Byochar is the latest environmental innovation from Dyper. A major player in the premium disposable diaper category with its diapers constructed with plant-based materials and made without harmful ingredients, Dyper’s landfill avoidance program ReDyper has already diverted more than 11.5 million pounds of waste from landfills, turning their used diapers and wipes into nutrient-rich topsoil that is used in large-scale landscaping, roadside plantation, and growing sod. As Byochar technology is deployed, the process of composting will be gradually replaced in the ReDyper program.

“While there are no silver bullets to solving the plastic diaper dilemma, we feel it is our obligation to continuously look for solutions,” said Sergio Radovcic, Founder and CEO of Dyper. “We’ve started with composting, fully aware of the inherent difficulties of doing it at scale. With this innovation, we will bring modular disposal technology to complement or replace composting closer to the consumers, reducing processing and transfer times. We’re excited to see our work turn waste into something more helpful to our planet.”

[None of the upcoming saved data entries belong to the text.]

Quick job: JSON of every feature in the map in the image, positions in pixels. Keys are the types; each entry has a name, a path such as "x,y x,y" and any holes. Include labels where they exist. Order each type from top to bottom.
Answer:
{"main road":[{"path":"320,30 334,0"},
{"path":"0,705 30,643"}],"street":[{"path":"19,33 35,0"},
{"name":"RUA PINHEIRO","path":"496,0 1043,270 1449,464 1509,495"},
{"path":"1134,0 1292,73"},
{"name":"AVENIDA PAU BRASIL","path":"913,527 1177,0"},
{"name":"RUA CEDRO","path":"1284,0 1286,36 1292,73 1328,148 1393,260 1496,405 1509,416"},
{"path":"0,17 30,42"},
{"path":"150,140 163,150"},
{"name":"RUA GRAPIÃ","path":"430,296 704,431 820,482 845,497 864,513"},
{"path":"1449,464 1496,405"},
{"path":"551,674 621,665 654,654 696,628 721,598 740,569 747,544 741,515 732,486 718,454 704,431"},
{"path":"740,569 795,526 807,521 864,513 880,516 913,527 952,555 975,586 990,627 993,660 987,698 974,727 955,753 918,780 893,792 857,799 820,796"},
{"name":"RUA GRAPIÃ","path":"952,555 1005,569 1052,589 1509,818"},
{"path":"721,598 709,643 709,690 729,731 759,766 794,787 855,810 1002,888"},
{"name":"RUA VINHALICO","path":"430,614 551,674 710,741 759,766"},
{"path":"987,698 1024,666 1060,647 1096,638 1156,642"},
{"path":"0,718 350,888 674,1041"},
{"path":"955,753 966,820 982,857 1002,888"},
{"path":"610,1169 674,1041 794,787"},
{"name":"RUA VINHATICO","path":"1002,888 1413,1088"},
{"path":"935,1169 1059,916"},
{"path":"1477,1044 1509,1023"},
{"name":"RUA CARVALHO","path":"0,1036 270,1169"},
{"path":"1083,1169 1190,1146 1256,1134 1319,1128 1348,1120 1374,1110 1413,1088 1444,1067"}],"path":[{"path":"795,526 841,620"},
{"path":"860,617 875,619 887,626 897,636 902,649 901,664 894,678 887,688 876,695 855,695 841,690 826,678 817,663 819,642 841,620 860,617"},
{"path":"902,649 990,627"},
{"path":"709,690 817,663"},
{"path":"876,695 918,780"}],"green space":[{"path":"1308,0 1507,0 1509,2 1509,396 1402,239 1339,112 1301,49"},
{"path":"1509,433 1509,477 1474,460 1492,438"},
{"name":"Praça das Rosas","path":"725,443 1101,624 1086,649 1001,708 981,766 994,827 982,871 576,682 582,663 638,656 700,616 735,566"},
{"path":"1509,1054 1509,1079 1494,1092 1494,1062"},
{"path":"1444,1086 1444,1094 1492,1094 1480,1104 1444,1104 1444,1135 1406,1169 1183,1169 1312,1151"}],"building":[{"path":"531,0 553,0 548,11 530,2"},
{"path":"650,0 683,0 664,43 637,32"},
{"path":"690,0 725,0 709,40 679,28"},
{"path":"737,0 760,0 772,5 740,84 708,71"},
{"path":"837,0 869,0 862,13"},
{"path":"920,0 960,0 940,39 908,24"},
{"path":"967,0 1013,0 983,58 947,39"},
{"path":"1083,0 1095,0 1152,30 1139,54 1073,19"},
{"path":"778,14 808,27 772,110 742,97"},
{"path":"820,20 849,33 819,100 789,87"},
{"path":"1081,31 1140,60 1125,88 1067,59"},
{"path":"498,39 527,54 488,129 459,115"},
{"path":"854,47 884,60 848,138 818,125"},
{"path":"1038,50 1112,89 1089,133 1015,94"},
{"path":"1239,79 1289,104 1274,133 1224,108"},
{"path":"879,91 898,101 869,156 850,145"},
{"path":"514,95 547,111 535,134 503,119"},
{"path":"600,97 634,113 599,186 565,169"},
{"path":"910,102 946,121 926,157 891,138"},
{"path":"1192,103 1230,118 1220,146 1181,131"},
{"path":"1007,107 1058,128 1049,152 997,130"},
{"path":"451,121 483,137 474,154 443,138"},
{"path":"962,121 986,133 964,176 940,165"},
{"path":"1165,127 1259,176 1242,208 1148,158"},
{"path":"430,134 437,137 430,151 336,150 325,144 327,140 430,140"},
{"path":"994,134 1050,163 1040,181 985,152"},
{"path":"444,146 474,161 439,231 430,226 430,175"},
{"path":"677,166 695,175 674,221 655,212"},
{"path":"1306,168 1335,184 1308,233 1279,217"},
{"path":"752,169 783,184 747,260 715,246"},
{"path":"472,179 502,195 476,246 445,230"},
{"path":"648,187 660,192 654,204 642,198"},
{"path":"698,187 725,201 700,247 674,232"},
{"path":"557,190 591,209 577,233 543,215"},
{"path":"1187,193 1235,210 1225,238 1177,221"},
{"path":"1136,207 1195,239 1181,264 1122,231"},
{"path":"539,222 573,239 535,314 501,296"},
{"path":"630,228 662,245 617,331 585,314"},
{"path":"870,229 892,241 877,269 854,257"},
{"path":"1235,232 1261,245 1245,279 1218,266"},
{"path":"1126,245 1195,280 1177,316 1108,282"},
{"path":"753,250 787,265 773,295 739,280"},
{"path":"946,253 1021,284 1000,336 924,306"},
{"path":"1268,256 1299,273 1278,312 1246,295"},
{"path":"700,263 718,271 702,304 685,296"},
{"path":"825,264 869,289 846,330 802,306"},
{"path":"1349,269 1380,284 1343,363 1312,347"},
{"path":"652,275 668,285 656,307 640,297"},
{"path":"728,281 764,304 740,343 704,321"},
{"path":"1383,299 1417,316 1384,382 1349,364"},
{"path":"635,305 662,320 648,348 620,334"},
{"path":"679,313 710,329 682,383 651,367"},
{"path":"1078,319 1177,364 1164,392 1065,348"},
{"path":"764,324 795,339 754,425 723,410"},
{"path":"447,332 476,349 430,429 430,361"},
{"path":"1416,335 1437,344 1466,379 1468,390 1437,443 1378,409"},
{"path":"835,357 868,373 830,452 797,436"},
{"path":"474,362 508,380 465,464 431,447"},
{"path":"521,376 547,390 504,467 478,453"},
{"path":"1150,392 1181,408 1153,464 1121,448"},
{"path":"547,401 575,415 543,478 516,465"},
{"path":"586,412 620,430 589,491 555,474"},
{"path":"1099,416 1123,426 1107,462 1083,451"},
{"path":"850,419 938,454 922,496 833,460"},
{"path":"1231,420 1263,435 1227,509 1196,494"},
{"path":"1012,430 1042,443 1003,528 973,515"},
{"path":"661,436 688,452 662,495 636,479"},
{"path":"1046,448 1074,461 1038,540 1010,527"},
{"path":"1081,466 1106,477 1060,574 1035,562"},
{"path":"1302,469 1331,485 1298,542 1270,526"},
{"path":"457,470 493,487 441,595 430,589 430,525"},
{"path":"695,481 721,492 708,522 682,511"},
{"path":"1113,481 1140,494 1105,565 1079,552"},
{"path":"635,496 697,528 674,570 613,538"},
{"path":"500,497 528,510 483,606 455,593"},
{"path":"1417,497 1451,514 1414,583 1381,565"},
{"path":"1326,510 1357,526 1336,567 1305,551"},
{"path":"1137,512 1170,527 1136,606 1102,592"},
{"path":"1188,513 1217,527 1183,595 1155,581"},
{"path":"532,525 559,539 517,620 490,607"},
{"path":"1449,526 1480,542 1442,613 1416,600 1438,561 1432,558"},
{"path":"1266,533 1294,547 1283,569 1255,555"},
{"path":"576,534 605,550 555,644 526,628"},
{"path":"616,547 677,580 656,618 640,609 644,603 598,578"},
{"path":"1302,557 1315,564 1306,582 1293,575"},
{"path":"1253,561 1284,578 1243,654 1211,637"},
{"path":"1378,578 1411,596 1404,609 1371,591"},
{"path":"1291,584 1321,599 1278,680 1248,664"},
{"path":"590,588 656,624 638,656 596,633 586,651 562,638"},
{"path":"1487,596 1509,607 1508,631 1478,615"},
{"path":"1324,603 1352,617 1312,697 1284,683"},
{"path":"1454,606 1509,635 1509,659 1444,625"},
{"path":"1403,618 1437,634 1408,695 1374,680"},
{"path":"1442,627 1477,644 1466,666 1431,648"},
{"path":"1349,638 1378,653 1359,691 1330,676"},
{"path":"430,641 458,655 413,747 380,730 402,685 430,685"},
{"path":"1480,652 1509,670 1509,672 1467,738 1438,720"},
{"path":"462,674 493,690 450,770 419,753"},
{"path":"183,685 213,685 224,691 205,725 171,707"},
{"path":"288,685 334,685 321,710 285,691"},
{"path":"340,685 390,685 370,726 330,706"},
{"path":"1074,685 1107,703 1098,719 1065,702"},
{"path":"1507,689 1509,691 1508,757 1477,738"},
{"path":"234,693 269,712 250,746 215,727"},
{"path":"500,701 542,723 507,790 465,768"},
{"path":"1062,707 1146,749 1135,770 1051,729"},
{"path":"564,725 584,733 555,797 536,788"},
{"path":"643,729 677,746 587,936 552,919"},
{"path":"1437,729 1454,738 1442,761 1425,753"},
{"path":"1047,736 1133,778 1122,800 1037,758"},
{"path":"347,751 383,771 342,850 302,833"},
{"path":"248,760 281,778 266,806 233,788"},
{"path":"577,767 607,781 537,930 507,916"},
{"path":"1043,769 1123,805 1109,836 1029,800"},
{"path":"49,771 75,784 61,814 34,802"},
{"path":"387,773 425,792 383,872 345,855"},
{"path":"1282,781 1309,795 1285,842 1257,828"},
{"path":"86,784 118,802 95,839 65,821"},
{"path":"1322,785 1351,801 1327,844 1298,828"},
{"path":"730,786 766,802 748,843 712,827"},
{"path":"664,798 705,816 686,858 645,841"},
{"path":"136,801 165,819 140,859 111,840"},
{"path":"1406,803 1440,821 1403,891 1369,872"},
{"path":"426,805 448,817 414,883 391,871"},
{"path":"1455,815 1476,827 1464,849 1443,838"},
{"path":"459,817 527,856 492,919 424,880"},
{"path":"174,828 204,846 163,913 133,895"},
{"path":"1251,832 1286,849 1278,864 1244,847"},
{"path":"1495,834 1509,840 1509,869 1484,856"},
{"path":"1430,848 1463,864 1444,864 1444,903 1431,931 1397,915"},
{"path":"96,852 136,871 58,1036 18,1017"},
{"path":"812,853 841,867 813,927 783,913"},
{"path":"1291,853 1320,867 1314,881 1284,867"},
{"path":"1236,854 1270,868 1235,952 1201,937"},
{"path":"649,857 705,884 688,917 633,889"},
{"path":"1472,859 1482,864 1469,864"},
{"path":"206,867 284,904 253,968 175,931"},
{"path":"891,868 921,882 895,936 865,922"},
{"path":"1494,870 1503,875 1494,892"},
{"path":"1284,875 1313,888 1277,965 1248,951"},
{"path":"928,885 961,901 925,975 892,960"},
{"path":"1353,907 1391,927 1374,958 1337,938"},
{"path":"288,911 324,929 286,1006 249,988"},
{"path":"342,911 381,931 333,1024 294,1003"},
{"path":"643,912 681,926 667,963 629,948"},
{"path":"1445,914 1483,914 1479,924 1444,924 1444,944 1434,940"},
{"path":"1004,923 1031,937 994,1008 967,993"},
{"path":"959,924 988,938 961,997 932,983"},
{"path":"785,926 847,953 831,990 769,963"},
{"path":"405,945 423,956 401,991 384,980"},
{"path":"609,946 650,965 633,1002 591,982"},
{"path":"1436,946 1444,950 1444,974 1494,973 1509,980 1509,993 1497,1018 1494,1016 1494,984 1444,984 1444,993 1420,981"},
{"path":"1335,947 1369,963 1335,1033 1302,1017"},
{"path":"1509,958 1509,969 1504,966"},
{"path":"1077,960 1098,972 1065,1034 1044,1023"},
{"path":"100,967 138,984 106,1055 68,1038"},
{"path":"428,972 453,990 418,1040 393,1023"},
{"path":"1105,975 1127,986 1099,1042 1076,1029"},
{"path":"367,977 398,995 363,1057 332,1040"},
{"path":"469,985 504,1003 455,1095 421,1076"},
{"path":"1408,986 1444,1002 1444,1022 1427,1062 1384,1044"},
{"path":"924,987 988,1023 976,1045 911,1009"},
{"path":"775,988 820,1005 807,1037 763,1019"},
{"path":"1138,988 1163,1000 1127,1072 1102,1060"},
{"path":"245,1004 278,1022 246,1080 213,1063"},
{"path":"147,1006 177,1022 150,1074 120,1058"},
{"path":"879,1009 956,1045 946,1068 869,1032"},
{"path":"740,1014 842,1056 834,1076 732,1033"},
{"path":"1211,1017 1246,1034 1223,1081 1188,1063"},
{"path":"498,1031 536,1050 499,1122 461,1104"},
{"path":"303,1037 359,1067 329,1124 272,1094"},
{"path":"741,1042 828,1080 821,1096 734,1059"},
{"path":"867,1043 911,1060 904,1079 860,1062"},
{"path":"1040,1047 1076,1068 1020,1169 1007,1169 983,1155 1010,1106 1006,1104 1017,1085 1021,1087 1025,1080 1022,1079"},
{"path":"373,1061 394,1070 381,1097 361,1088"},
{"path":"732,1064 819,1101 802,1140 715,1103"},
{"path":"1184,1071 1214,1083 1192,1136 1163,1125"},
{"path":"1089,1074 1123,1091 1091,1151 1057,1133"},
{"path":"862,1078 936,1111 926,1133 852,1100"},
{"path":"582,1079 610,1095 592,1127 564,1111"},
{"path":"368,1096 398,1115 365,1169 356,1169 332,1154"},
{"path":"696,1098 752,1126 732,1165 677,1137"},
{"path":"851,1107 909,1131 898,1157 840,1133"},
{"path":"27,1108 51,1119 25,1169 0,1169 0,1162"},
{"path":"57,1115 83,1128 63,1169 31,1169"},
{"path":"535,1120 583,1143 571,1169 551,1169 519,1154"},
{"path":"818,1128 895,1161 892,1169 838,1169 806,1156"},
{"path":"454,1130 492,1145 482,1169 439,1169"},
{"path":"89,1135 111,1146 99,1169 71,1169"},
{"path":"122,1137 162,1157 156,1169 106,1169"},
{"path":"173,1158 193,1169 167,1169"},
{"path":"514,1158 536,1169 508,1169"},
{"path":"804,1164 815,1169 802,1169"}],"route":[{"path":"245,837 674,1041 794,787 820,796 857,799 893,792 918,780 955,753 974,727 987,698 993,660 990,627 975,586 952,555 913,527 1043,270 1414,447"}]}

Biochar technology is not new, but until now, has not been used to combat the disposable diaper waste problem. Additional benefits of the technology include reducing the processing time from several months to minutes while also serving as a soil amendment, a concrete and asphalt filler. Carbon sequestration also holds carbon captive and inert in soil for thousands of years and prevents it from being released into the atmosphere as harmful greenhouse gasses while `an efficient Byochar reactor needs less space and electricity than a traditional composting facility.

Overall, Byochar reactors have the capacity to process 2 tons of diapers per day. That’s approximately 7,200 diapers every 10 hours, or 12 diapers a minute. Converting soiled Dyper diapers and wipes to biochar yields an 80% reduction in mass. For example, 100 pounds of dry diapers yields approximately 20 pounds of biochar.

In the future, Byochar may be compatible with other diaper brands, which would effectively end diaper waste altogether (4% of solid waste) but is not compatible with non-Dyper products today. It may eventually generate carbon credits and possibly, sell credits on the trading markets, the company said.

Dyper products are made without chlorine, latex, alcohol, lotions, TBT, and Phthalates. They're unprinted, unscented, soft to the touch, yet extremely durable and absorbent, and made with plant-based materials such as viscose from Bamboo.